Please reproduce the mm_cid scan patch below in full, character for character.

-- start Source passage --

In practice, we observe task_mm_cid_work increasing the latency of
30-35us on a 128 cores system, this order of magnitude is meaningful
under PREEMPT_RT.

Run the task_mm_cid_work in batches of up to CONFIG_RSEQ_CID_SCAN_BATCH
CPUs, this reduces the duration of the delay for each scan.

The task_mm_cid_work contains a mechanism to avoid running more
frequently than every 100ms. Keep this pseudo-periodicity only on
complete scans.
This means each call to task_mm_cid_work returns prematurely if the
period did not elapse and a scan is not ongoing (i.e. the next batch to
scan is not the first).
This way full scans are not excessively delayed while still keeping each
run, and introduced latency, short.

Fixes: 223baf9d17f2 ("sched: Fix performance regression introduced by mm_cid")
Signed-off-by: Gabriele Monaco <gmonaco@redhat.com>
---
 include/linux/mm_types.h | 15 +++++++++++++++
 init/Kconfig             | 12 ++++++++++++
 kernel/sched/core.c      | 37 ++++++++++++++++++++++++++++++++++---
 3 files changed, 61 insertions(+), 3 deletions(-)

diff --git a/include/linux/mm_types.h b/include/linux/mm_types.h
index e6d6e468e64b4..a822966a584f3 100644
--- a/include/linux/mm_types.h
+++ b/include/linux/mm_types.h
@@ -995,6 +995,13 @@ struct mm_struct {
 		 * When the next mm_cid scan is due (in jiffies).

-- end Source passage --
-- start Information shown --

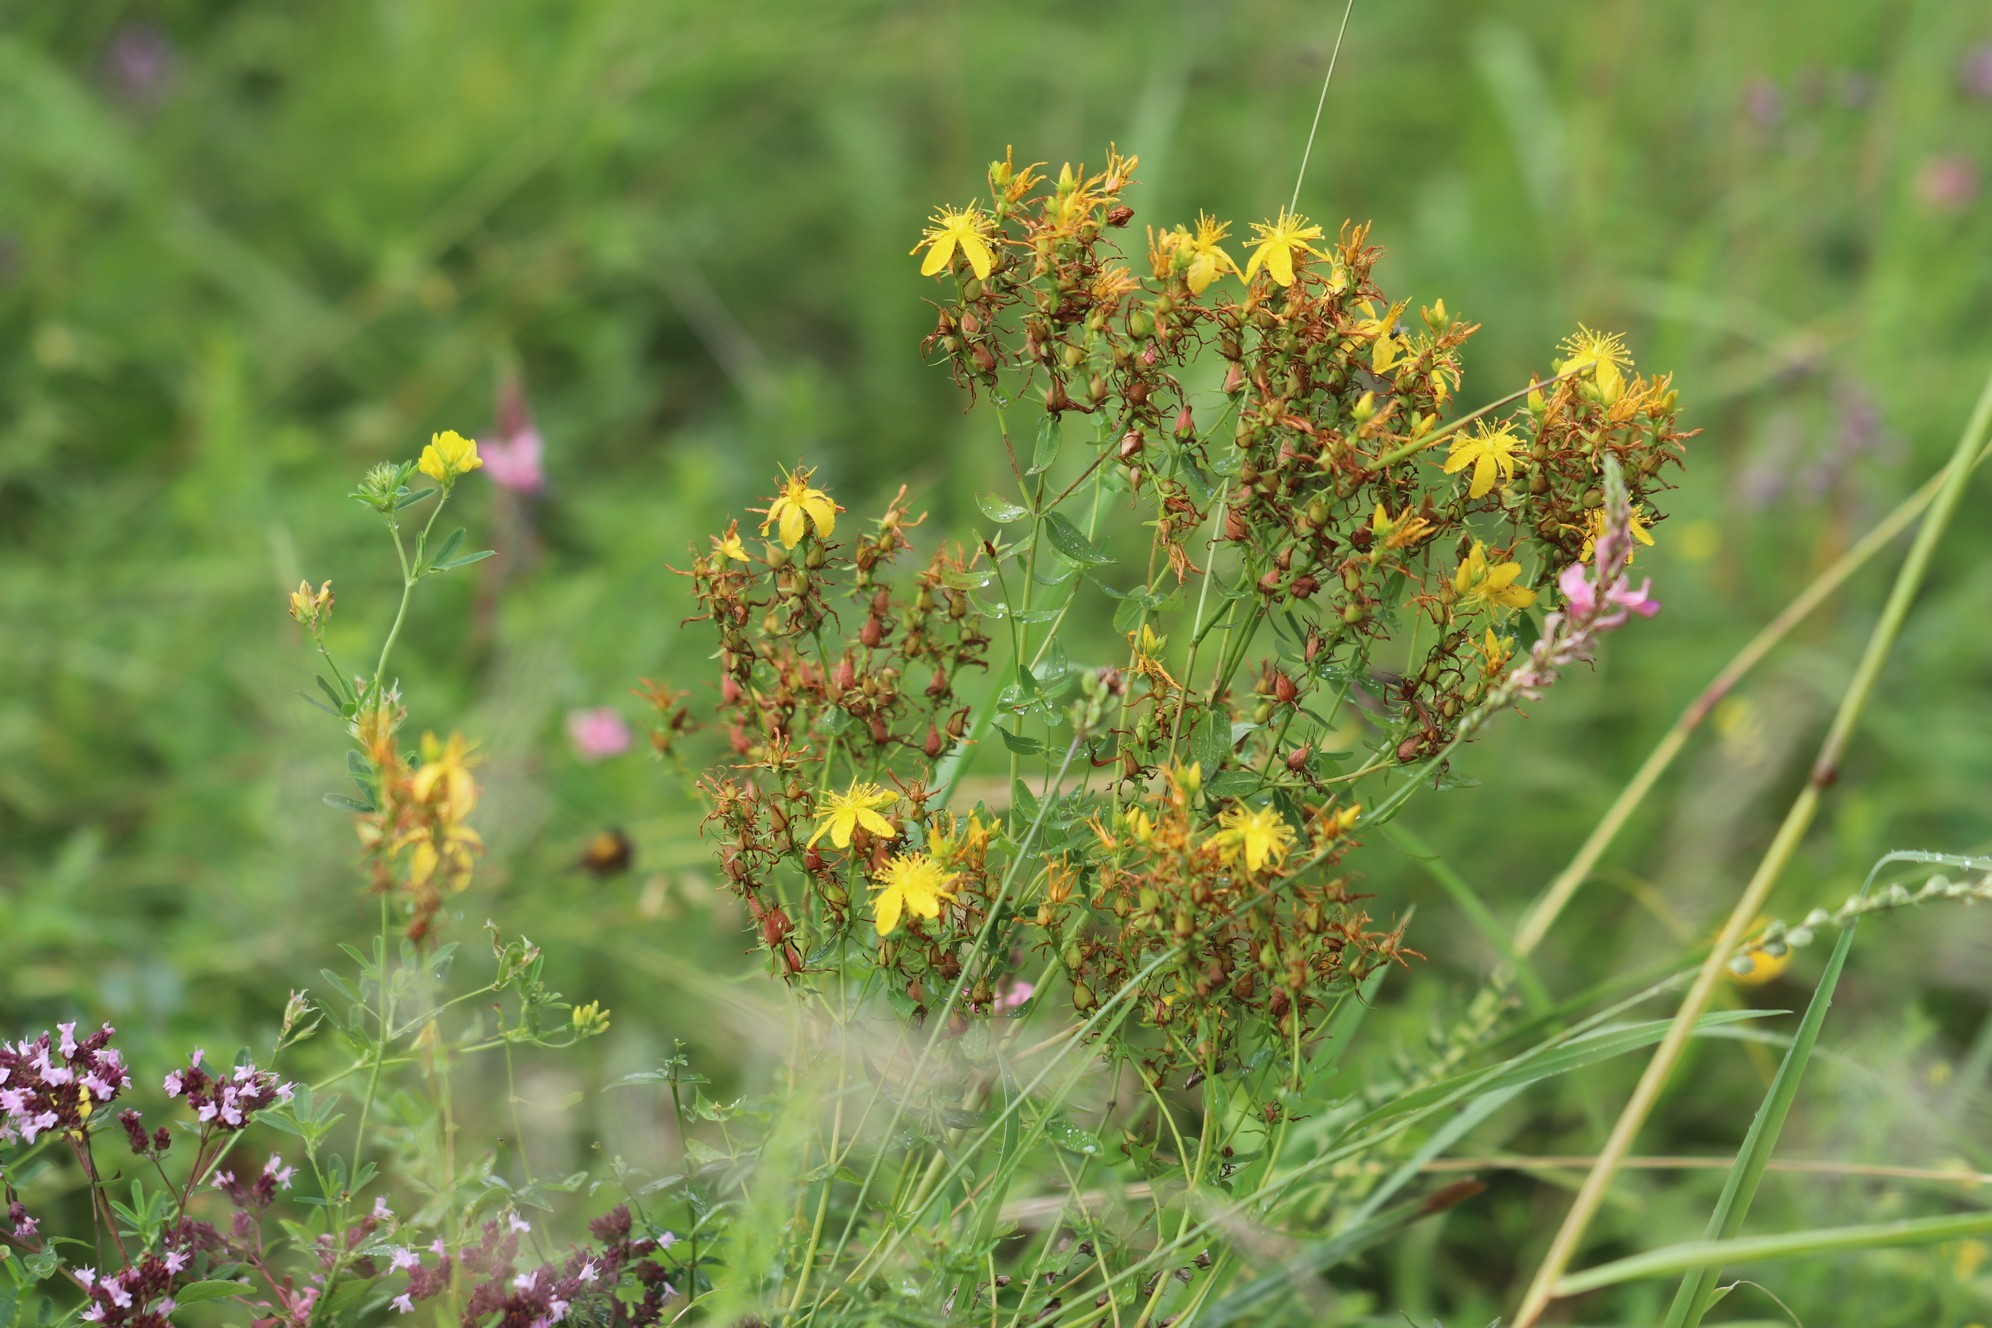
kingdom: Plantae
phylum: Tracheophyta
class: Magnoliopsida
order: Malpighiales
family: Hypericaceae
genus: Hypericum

-- end Information shown --

### Exercise solution
In practice, we observe task_mm_cid_work increasing the latency of
30-35us on a 128 cores system, this order of magnitude is meaningful
under PREEMPT_RT.

Run the task_mm_cid_work in batches of up to CONFIG_RSEQ_CID_SCAN_BATCH
CPUs, this reduces the duration of the delay for each scan.

The task_mm_cid_work contains a mechanism to avoid running more
frequently than every 100ms. Keep this pseudo-periodicity only on
complete scans.
This means each call to task_mm_cid_work returns prematurely if the
period did not elapse and a scan is not ongoing (i.e. the next batch to
scan is not the first).
This way full scans are not excessively delayed while still keeping each
run, and introduced latency, short.

Fixes: 223baf9d17f2 ("sched: Fix performance regression introduced by mm_cid")
Signed-off-by: Gabriele Monaco <gmonaco@redhat.com>
---
 include/linux/mm_types.h | 15 +++++++++++++++
 init/Kconfig             | 12 ++++++++++++
 kernel/sched/core.c      | 37 ++++++++++++++++++++++++++++++++++---
 3 files changed, 61 insertions(+), 3 deletions(-)

diff --git a/include/linux/mm_types.h b/include/linux/mm_types.h
index e6d6e468e64b4..a822966a584f3 100644
--- a/include/linux/mm_types.h
+++ b/include/linux/mm_types.h
@@ -995,6 +995,13 @@ struct mm_struct {
 		 * When the next mm_cid scan is due (in jiffies).